As they drove along in prim order, one of the first to whiz past them was a tiny Toyota Starlet, driven by an even tinier elderly woman who could barely see above her steering wheel.

The slow drive made for some slow burns and fast maneuvers. A hothead in a blue Mustang, frustrated at not finding passing room, drove onto the right shoulder of the freeway to break free. Even some California Highway Patrol cars hurried past.

Many were not going slow enough to read the bumper stickers and signs on the convoy of cars: “Let’s End the Hypocrisy, Repeal 55.”

Among those drivers who did, several signaled their approval--as they passed the cars and the limit.

“It felt like we could have stepped out and walked at that speed,” said Al Allen, whose wife was behind the wheel of their Porsche 914 for Sunday’s protest. “But I think we made our point; we demonstrated how ridiculous driving 55 is, and how frustrated drivers get at that speed.”

For Van Curen, a computer consultant who races cars on speedway tracks in her spare time, the afternoon trip was a bit unsettling, even if it was for a good cause.


“This is the longest trip down the San Diego Freeway ever,” she groused as her fellow protesters broke ranks just enough to let a stream of cars pass on either side. “Here we are, creeping along, being run down by everybody else.”

Then, as Van Curen was heading down the Sepulveda Pass, she looked to her right. A tattered old Yugo was chugging past her, leaving a trail of stinky exhaust fumes.

“Now that’s embarrassing,” she said. “I normally would never let that happen.”

National Motorists Assn. President Jim Baxter, who spoke to The Times from Wisconsin, said speed limits should reflect the driving patterns of motorists who usually drive at least 65 and accommodate most highways, which are designed for speeds of up to 80 m.p.h.

On Sunday, protesters’ intent was to show how unworkable the federal law is--just by obeying it.

Soon after the drivers hit the 405 Freeway, cars began piling up behind them, trying to find ways to break through.

Their original three-lane spread had to be abandoned because they were obeying another law--one car length between vehicles for every 10 m.p.h. of speed--and speeders kept cutting into the open spaces and breaking up the convoy.


The group got so fragmented that a few drivers never made it to a rendezvous point in Redondo Beach, where, at a gas station off the freeway, over the roar of speeding cars, some of the motorists sipped soft drinks and traded stories like Indy drivers.

A man said he was afraid that one angry driver was about to shoot him.
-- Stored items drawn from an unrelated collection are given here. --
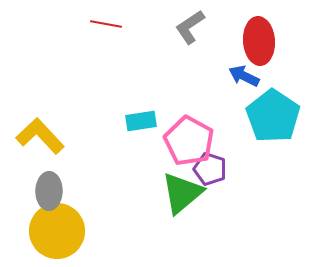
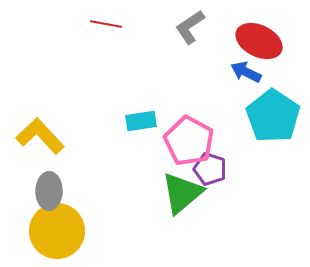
red ellipse: rotated 60 degrees counterclockwise
blue arrow: moved 2 px right, 4 px up
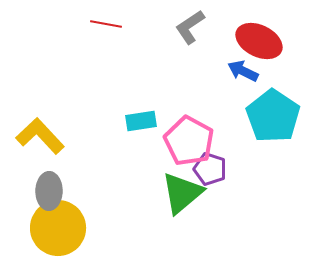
blue arrow: moved 3 px left, 1 px up
yellow circle: moved 1 px right, 3 px up
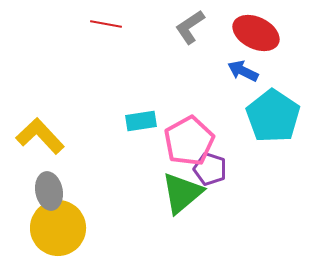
red ellipse: moved 3 px left, 8 px up
pink pentagon: rotated 15 degrees clockwise
gray ellipse: rotated 12 degrees counterclockwise
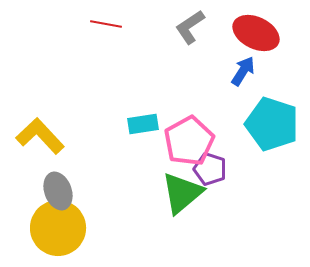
blue arrow: rotated 96 degrees clockwise
cyan pentagon: moved 1 px left, 8 px down; rotated 16 degrees counterclockwise
cyan rectangle: moved 2 px right, 3 px down
gray ellipse: moved 9 px right; rotated 9 degrees counterclockwise
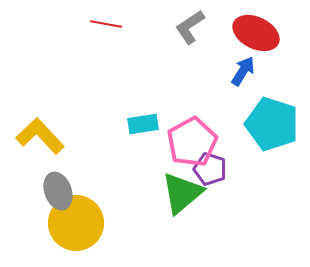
pink pentagon: moved 3 px right, 1 px down
yellow circle: moved 18 px right, 5 px up
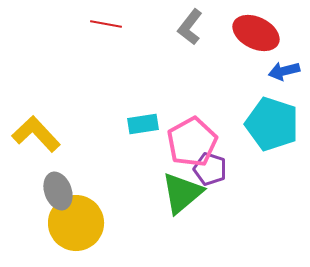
gray L-shape: rotated 18 degrees counterclockwise
blue arrow: moved 41 px right; rotated 136 degrees counterclockwise
yellow L-shape: moved 4 px left, 2 px up
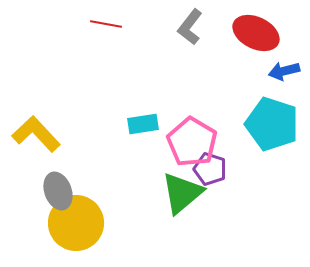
pink pentagon: rotated 12 degrees counterclockwise
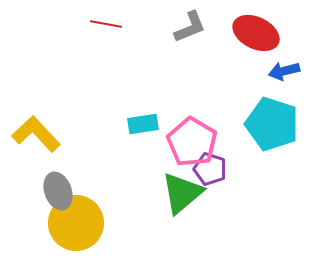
gray L-shape: rotated 150 degrees counterclockwise
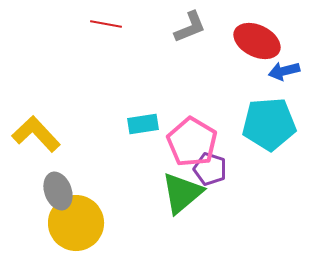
red ellipse: moved 1 px right, 8 px down
cyan pentagon: moved 3 px left; rotated 22 degrees counterclockwise
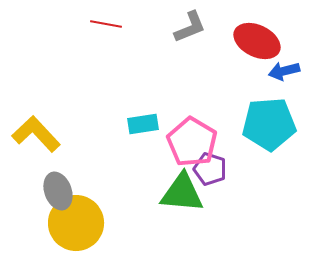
green triangle: rotated 45 degrees clockwise
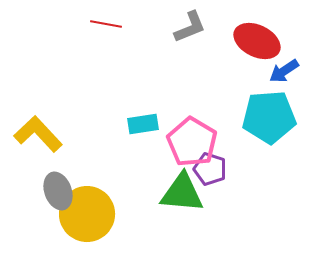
blue arrow: rotated 20 degrees counterclockwise
cyan pentagon: moved 7 px up
yellow L-shape: moved 2 px right
yellow circle: moved 11 px right, 9 px up
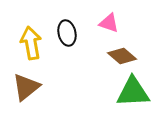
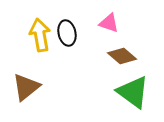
yellow arrow: moved 9 px right, 8 px up
green triangle: rotated 39 degrees clockwise
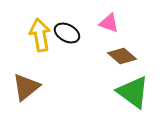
black ellipse: rotated 50 degrees counterclockwise
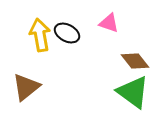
brown diamond: moved 13 px right, 5 px down; rotated 12 degrees clockwise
Another said that traveling at 55 was akin to riding in an old milk truck.

Law enforcement agencies have long said that the speed limit not only saves gas but saves lives as well.

Perhaps to stress their slogan that “55 Saves Lives,” officers in several CHP cars followed the protest vehicles for part of the trip.

Legislators too have yet to see the wisdom of returning to the states the ability to set the speed limit. Before 1974, some states allowed speeds of up to 80 m.p.h., while several left it to the discretion of the freeway driver.

Nevertheless, Baxter said similar driving events nationwide were successful--at least for protesters, if not for Sunday drivers.


At least 50 cars showed up in New Jersey, reining in speed-minded drivers on a highway jaunt there. And in Wisconsin, Baxter and his 1986 Audi trundled along Interstate 90 outside Madison, holding up the rear of a caravan of about 30 protesters in everything from vans and family wagons to motorcycles and Corvettes.

“What we’re saying is, hey, if people don’t like it, they should do something about it,” Baxter said. “They could start by telling their elected representatives to change the law.

“Luckily, we had ample signage on our cars so people knew what we were doing,” said Baxter, who lobbies full time for repeal of the federal law. “If we didn’t, I’m sure we would have gotten a lot of single-digit fingers.”